Prestations de survivant - La prestation de survivant est payable à l'époux ou au conjoint de fait (le bénéficiaire) d'un cotisant décédé, sous réserve des dispositions de la Loi. Pour le bénéficiaire de moins de 65 ans, la prestation est composée d'une partie fixe et d'une partie variable égale à 37,5 % de la pension de retraite acquise par le cotisant décédé. Un bénéficiaire âgé de 35 à 45 ans, qui n'est pas invalide ou qui n'a pas d'enfant à charge, reçoit une prestation réduite. Pour le bénéficiaire de 65 ans ou plus, la prestation est égale à 60 % de la pension de retraite acquise par le cotisant décédé. Le montant mensuel maximum pour une nouvelle prestation payable à un bénéficiaire est de 480,75 $ en 2003 (2002 - 473,25 $).
Prestations d'orphelin et d'enfant de cotisant invalide - Sous réserve des dispositions de la Loi, chaque enfant d'un cotisant qui reçoit une prestation d'invalidité ou d'un cotisant décédé a droit à une prestation s'il a moins de 18 ans ou s'il est âgé de 18 à 25 ans et fréquente à plein temps un établissement d'enseignement. La prestation mensuelle à taux fixe est de 186,71 $ en 2003 (2002 - 183,77 $).
Prestations de décès - Sous réserve des dispositions de la Loi, la prestation de décès est un paiement unique fait à la succession d'un cotisant ou pour son compte. La prestation est égale au moindre de 10 % du maximum des gains admissibles de l'année du décès ou de six fois la pension de retraite mensuelle acquise par le cotisant décédé. En 2003, le maximum permis est de 2 500 $ (2002 - 2 500 $).

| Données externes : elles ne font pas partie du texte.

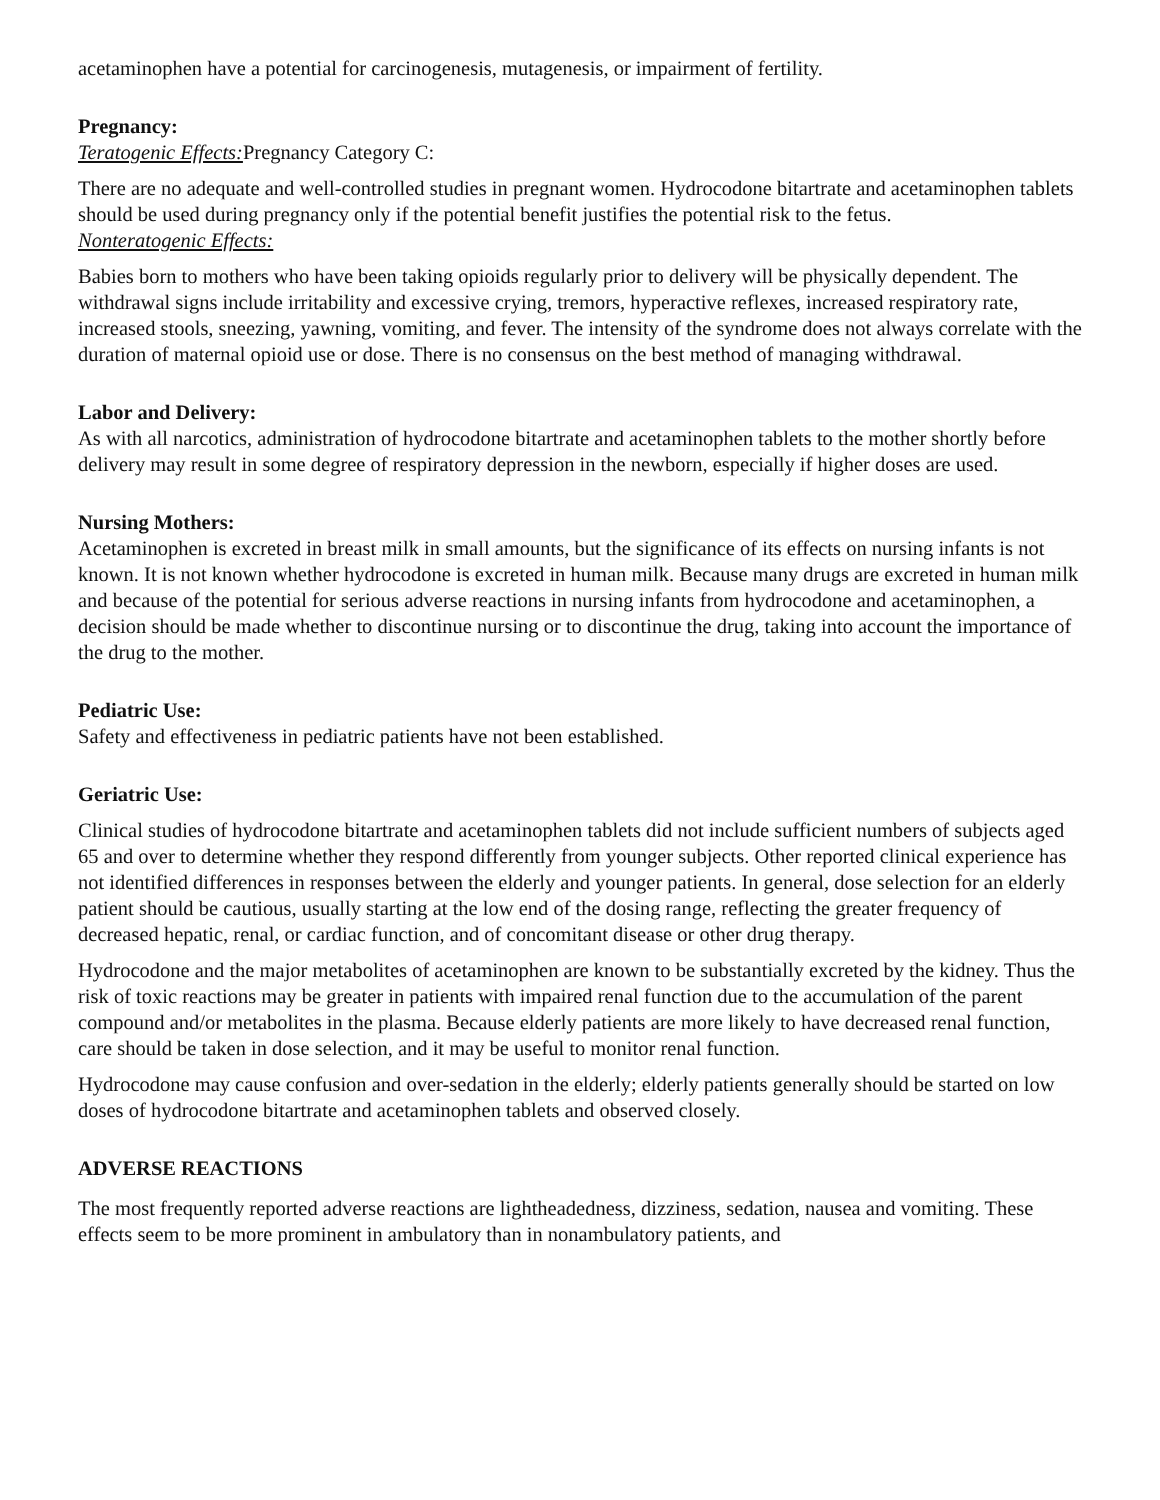acetaminophen have a potential for carcinogenesis, mutagenesis, or impairment of fertility.
Pregnancy:
Teratogenic Effects: Pregnancy Category C:
There are no adequate and well-controlled studies in pregnant women. Hydrocodone bitartrate and acetaminophen tablets should be used during pregnancy only if the potential benefit justifies the potential risk to the fetus.
Nonteratogenic Effects:
Babies born to mothers who have been taking opioids regularly prior to delivery will be physically dependent. The withdrawal signs include irritability and excessive crying, tremors, hyperactive reflexes, increased respiratory rate, increased stools, sneezing, yawning, vomiting, and fever. The intensity of the syndrome does not always correlate with the duration of maternal opioid use or dose. There is no consensus on the best method of managing withdrawal.
Labor and Delivery:
As with all narcotics, administration of hydrocodone bitartrate and acetaminophen tablets to the mother shortly before delivery may result in some degree of respiratory depression in the newborn, especially if higher doses are used.
Nursing Mothers:
Acetaminophen is excreted in breast milk in small amounts, but the significance of its effects on nursing infants is not known. It is not known whether hydrocodone is excreted in human milk. Because many drugs are excreted in human milk and because of the potential for serious adverse reactions in nursing infants from hydrocodone and acetaminophen, a decision should be made whether to discontinue nursing or to discontinue the drug, taking into account the importance of the drug to the mother.
Pediatric Use:
Safety and effectiveness in pediatric patients have not been established.
Geriatric Use:
Clinical studies of hydrocodone bitartrate and acetaminophen tablets did not include sufficient numbers of subjects aged 65 and over to determine whether they respond differently from younger subjects. Other reported clinical experience has not identified differences in responses between the elderly and younger patients. In general, dose selection for an elderly patient should be cautious, usually starting at the low end of the dosing range, reflecting the greater frequency of decreased hepatic, renal, or cardiac function, and of concomitant disease or other drug therapy.
Hydrocodone and the major metabolites of acetaminophen are known to be substantially excreted by the kidney. Thus the risk of toxic reactions may be greater in patients with impaired renal function due to the accumulation of the parent compound and/or metabolites in the plasma. Because elderly patients are more likely to have decreased renal function, care should be taken in dose selection, and it may be useful to monitor renal function.
Hydrocodone may cause confusion and over-sedation in the elderly; elderly patients generally should be started on low doses of hydrocodone bitartrate and acetaminophen tablets and observed closely.
ADVERSE REACTIONS
The most frequently reported adverse reactions are lightheadedness, dizziness, sedation, nausea and vomiting. These effects seem to be more prominent in ambulatory than in nonambulatory patients, and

Indexation des pensions et des prestations - Les pensions et les prestations sont indexées annuellement en vertu de la Loi, en fonction de l'indice des prix à la consommation au Canada. Le taux d'indexation pour 2003 est de 1,6 % (2002 - 3,0 %).
a) Présentation
Les états financiers présentent la situation financière, l'évolution de l'actif net et les flux de trésorerie du Régime de pensions du Canada. Ils comprennent la situation financière de l'Office d'investissement du RPC et les résultats de ses activités. Ces états financiers sont préparés conformément aux principes comptables généralement reconnus du Canada et sont conformes à la présentation et aux exigences comptables de la Loi du RPC.
Ces états financiers ne présentent pas d'information sur les obligations futures du Régime, établies sur une base actuarielle, puisque la Loi du RPC n'exige pas que les pensions et les prestations soient capitalisées.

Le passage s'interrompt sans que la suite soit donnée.